ER100 gene therapy enters first human trial targeting aging reversal
Life Biosciences has dosed the first participant with ER-100, making it the first partial epigenetic reprogramming therapy tested in humans. The real tension is not whether it can make people younger. It is whether three genes can safely restore function in damaged human nerve cells without pushing them too far backward.
ER100 is a new drug and potential gene therapy currently in its first clinical trial with 12 participants. The mechanism is not symptom management and not disease treatment. It targets the biological switch at the cellular level, instructing cells to revert to a different… pic.twitter.com/22Q41XeTtj
— Dr. Gabrielle Lyon (@drgabriellelyon) July 12, 2026
Q1What actually happened?
Life Biosciences announced that the first participant received ER-100 in June 2026. It is the first therapy based on partial epigenetic reprogramming to enter human testing. One correction to the viral post: the official trial plans to enroll up to 18 people, including 12 with glaucoma and six with NAION.

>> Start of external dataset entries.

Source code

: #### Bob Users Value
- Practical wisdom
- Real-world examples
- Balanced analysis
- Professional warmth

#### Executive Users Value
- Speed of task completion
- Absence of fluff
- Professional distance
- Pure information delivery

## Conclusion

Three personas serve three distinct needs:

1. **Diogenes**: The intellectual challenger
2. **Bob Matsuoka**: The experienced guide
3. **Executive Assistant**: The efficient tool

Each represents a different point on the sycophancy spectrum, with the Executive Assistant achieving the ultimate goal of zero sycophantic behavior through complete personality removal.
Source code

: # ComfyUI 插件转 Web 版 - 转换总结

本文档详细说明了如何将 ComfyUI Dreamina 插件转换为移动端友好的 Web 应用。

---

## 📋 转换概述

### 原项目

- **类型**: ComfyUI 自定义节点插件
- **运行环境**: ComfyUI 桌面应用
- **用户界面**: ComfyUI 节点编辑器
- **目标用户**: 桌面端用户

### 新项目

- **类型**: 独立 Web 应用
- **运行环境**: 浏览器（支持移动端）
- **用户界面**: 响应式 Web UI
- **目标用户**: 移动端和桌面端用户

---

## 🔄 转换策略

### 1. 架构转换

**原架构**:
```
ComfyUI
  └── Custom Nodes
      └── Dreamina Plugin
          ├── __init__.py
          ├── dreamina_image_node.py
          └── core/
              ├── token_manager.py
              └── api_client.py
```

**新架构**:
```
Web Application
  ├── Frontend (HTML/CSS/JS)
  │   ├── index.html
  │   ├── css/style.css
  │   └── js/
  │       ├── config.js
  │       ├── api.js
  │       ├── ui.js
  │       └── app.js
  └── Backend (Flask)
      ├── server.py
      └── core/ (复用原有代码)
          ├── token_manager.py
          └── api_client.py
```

Q2Is this really an anti-aging drug?
Not in the drink-this-and-live-forever sense. ER-100 is being tested as a treatment for damaged optic nerves. Its bigger idea is that aging cells may lose useful instructions without permanently losing the ability to function. The therapy tries to restore part of those instructions and make the cells act younger.
Q3How does ER-100 work?
It uses a viral vector to deliver three genes called OCT4, SOX2, and KLF4 into retinal ganglion cells. These are three of the four famous Yamanaka factors used to reset cell identity. Life Biosciences leaves out MYC, the fourth factor, and controls gene activity with doxycycline because uncontrolled reprogramming could create serious safety problems.
Q4Why start with the eye?
The eye gives researchers a contained place to test the idea. Doctors can inject one eye, examine it directly, track vision, and compare changes over time without exposing the whole body. Glaucoma and NAION also destroy retinal nerve cells that current treatments generally cannot rebuild once they are lost.
Q5What evidence got it this far?
Life Biosciences previously tested the approach in monkeys with an optic-nerve injury similar to NAION. The company reported better visual function, improved axon measurements, and controlled expression of the three genes. Those results helped secure FDA authorization, but much of the detailed primate evidence has not yet gone through a full peer-reviewed publication.

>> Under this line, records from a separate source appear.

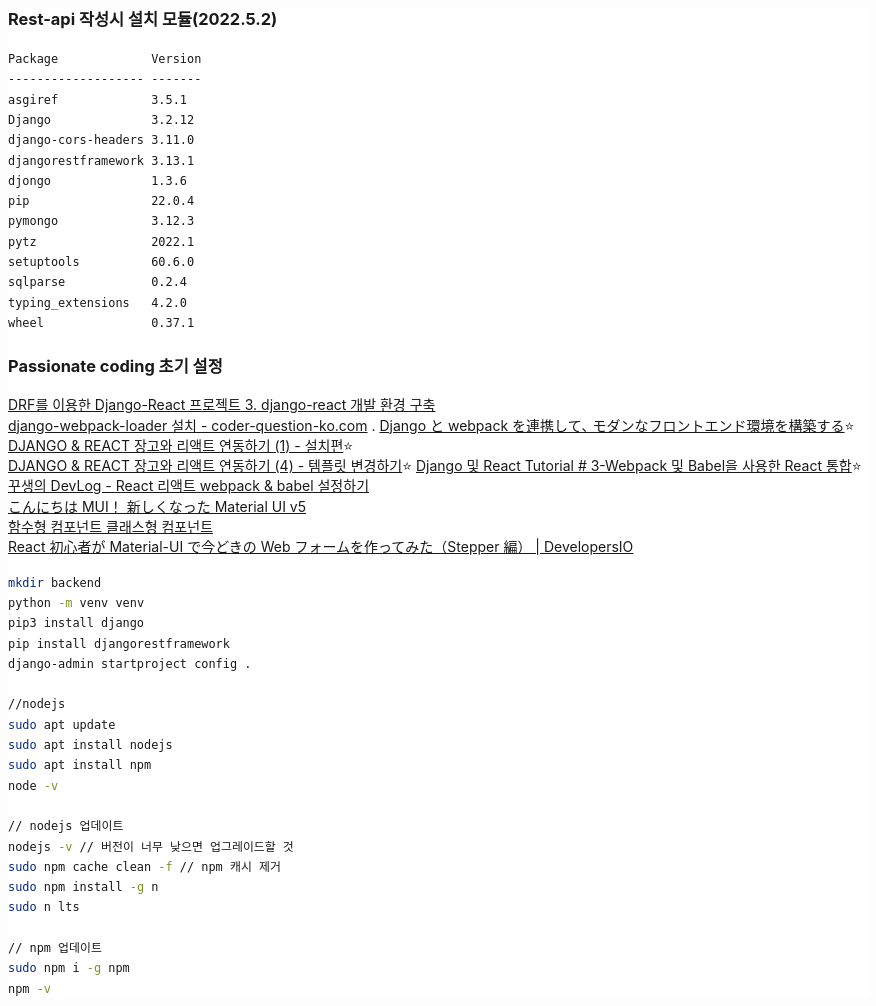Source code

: ### Rest-api 작성시 설치 모듈(2022.5.2)

```
Package             Version
------------------- -------
asgiref             3.5.1
Django              3.2.12
django-cors-headers 3.11.0
djangorestframework 3.13.1
djongo              1.3.6
pip                 22.0.4
pymongo             3.12.3
pytz                2022.1
setuptools          60.6.0
sqlparse            0.2.4
typing_extensions   4.2.0
wheel               0.37.1
```

### Passionate coding 초기 설정

[DRF를 이용한 Django-React 프로젝트 3. django-react 개발 환경 구축](https://velog.io/@in_g_ing__/django-react-%EA%B0%9C%EB%B0%9C%ED%99%98%EA%B2%BD-%EA%B5%AC%EC%B6%95)  
[django-webpack-loader 설치 - coder-question-ko.com](https://coder-question-ko.com/cq-ko-blog/156976) .
[Django と webpack を連携して､ モダンなフロントエンド環境を構築する](https://zenn.dev/kimuson/articles/b2a96d7c8729659379d3)⭐️  
[DJANGO & REACT 장고와 리액트 연동하기 (1) - 설치편](https://ssilook.tistory.com/entry/%EC%9E%A5%EA%B3%A0%EC%99%80-%EB%A6%AC%EC%95%A1%ED%8A%B8Django-React%EC%97%B0%EB%8F%99%ED%95%98%EA%B8%B0-1-%EC%84%A4%EC%B9%98%ED%8E%B8?category=876974)⭐️  
[DJANGO & REACT 장고와 리액트 연동하기 (4) - 템플릿 변경하기](https://ssilook.tistory.com/entry/%EC%9E%A5%EA%B3%A0%EC%99%80-%EB%A6%AC%EC%95%A1%ED%8A%B8Django-React%EC%97%B0%EB%8F%99%ED%95%98%EA%B8%B0-3-%ED%85%9C%ED%94%8C%EB%A6%BF-%EB%B3%80%EA%B2%BD%ED%95%98%EA%B8%B0?category=876974)⭐️
[Django 및 React Tutorial # 3-Webpack 및 Babel을 사용한 React 통합](https://www.youtube.com/watch?v=6c2NqDyxppU)⭐️  
[꾸생의 DevLog - React 리액트 webpack & babel 설정하기](https://juni-official.tistory.com/158)  
[こんにちは MUI！ 新しくなった Material UI v5](https://zenn.dev/h_yoshikawa0724/articles/2021-09-26-material-ui-v5)  
[함수형 컴포넌트 클래스형 컴포넌트](https://devilfront.tistory.com/87?category=828452)  
[React 初心者が Material-UI で今どきの Web フォームを作ってみた（Stepper 編） | DevelopersIO](https://dev.classmethod.jp/articles/react-beginners-tried-to-create-a-modern-web-form-with-material-ui-stepper/)

```bash
mkdir backend
python -m venv venv
pip3 install django
pip install djangorestframework
django-admin startproject config .

//nodejs
sudo apt update
sudo apt install nodejs
sudo apt install npm
node -v

// nodejs 업데이트
nodejs -v // 버전이 너무 낮으면 업그레이드할 것
sudo npm cache clean -f // npm 캐시 제거
sudo npm install -g n
sudo n lts

// npm 업데이트
sudo npm i -g npm
npm -v

```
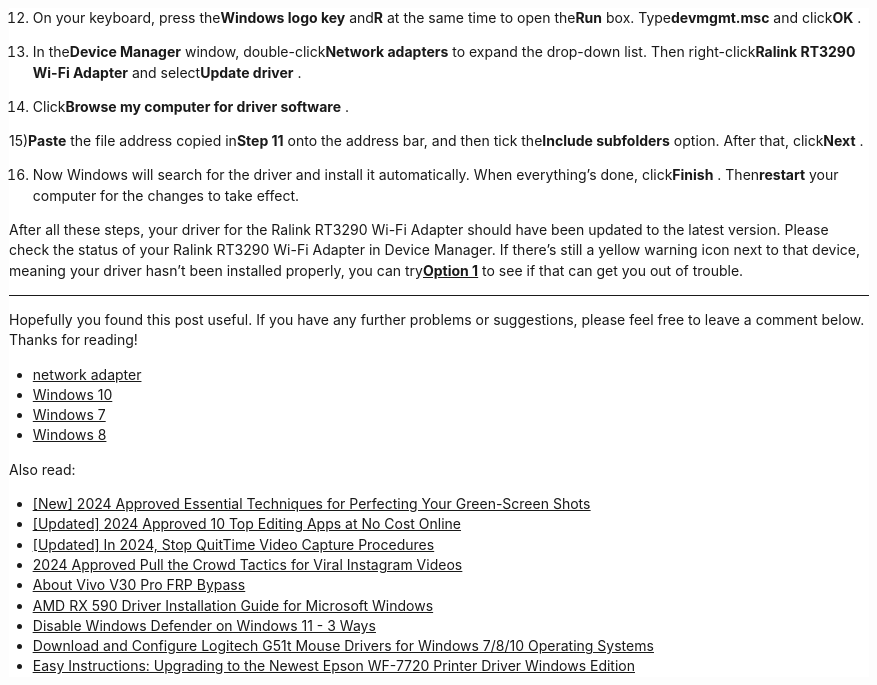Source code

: 12) On your keyboard, press the**Windows logo key** and**R** at the same time to open the**Run** box. Type**devmgmt.msc** and click**OK** .

 13) In the**Device Manager** window, double-click**Network adapters** to expand the drop-down list. Then right-click**Ralink RT3290 Wi-Fi Adapter** and select**Update driver** .

 14) Click**Browse my computer for driver software** .

 15)**Paste** the file address copied in**Step 11** onto the address bar, and then tick the**Include subfolders** option. After that, click**Next** .

 16) Now Windows will search for the driver and install it automatically. When everything’s done, click**Finish** . Then**restart** your computer for the changes to take effect.

 After all these steps, your driver for the Ralink RT3290 Wi-Fi Adapter should have been updated to the latest version. Please check the status of your Ralink RT3290 Wi-Fi Adapter in Device Manager. If there’s still a yellow warning icon next to that device, meaning your driver hasn’t been installed properly, you can try[**Option 1**](https://tools.techidaily.com/drivereasy/download/) to see if that can get you out of trouble.

---

 Hopefully you found this post useful. If you have any further problems or suggestions, please feel free to leave a comment below. Thanks for reading!

* [network adapter](https://tools.techidaily.com/drivereasy/download/)
* [Windows 10](https://tools.techidaily.com/drivereasy/download/)
* [Windows 7](https://tools.techidaily.com/drivereasy/download/)
* [Windows 8](https://tools.techidaily.com/drivereasy/download/)

<ins class="adsbygoogle"
     style="display:block"
     data-ad-format="autorelaxed"
     data-ad-client="ca-pub-7571918770474297"
     data-ad-slot="1223367746"></ins>

<ins class="adsbygoogle"
     style="display:block"
     data-ad-client="ca-pub-7571918770474297"
     data-ad-slot="8358498916"
     data-ad-format="auto"
     data-full-width-responsive="true"></ins>

<span class="atpl-alsoreadstyle">Also read:</span>
<div><ul>
<li><a href="https://fox-links.techidaily.com/new-2024-approved-essential-techniques-for-perfecting-your-green-screen-shots/"><u>[New] 2024 Approved Essential Techniques for Perfecting Your Green-Screen Shots</u></a></li>
<li><a href="https://facebook-video-footage.techidaily.com/updated-2024-approved-10-top-editing-apps-at-no-cost-online/"><u>[Updated] 2024 Approved 10 Top Editing Apps at No Cost Online</u></a></li>
<li><a href="https://screen-mirroring-recording.techidaily.com/updated-in-2024-stop-quittime-video-capture-procedures/"><u>[Updated] In 2024, Stop QuitTime Video Capture Procedures</u></a></li>
<li><a href="https://instagram-videos.techidaily.com/2024-approved-pull-the-crowd-tactics-for-viral-instagram-videos/"><u>2024 Approved Pull the Crowd Tactics for Viral Instagram Videos</u></a></li>
<li><a href="https://bypass-frp.techidaily.com/about-vivo-v30-pro-frp-bypass-by-drfone-android/"><u>About Vivo V30 Pro FRP Bypass</u></a></li>
<li><a href="https://driver-download.techidaily.com/amd-rx-590-driver-installation-guide-for-microsoft-windows/"><u>AMD RX 590 Driver Installation Guide for Microsoft Windows</u></a></li>
<li><a href="https://techtrends.techidaily.com/disable-windows-defender-on-windows-11-3-ways/"><u>Disable Windows Defender on Windows 11 - 3 Ways</u></a></li>
<li><a href="https://driver-download.techidaily.com/download-and-configure-logitech-g51t-mouse-drivers-for-windows-7810-operating-systems/"><u>Download and Configure Logitech G51t Mouse Drivers for Windows 7/8/10 Operating Systems</u></a></li>
<li><a href="https://driver-download.techidaily.com/easy-instructions-upgrading-to-the-newest-epson-wf-7720-printer-driver-windows-edition/"><u>Easy Instructions: Upgrading to the Newest Epson WF-7720 Printer Driver Windows Edition</u></a></li>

Q6How big is this compared with other longevity projects?
It is small in patient count but far ahead in clinical timing. NewLimit recently raised $435 million and is preparing its own cellular-reprogramming trials, while Altos Labs launched with billions in funding. ER-100 got to humans first. That gives Life Biosciences an early lead, but an 18-person safety study is nowhere near proof that cellular aging can broadly be reversed.
Q7What should we watch next?
First, basic safety: inflammation, abnormal cell behavior, vision loss, or uncontrolled gene activity. Then comes the harder question: can treated patients regain measurable vision rather than simply decline more slowly? Positive data would not prove that human aging itself is reversible, but it could turn cellular rejuvenation from a wealthy founder obsession into a real drug platform.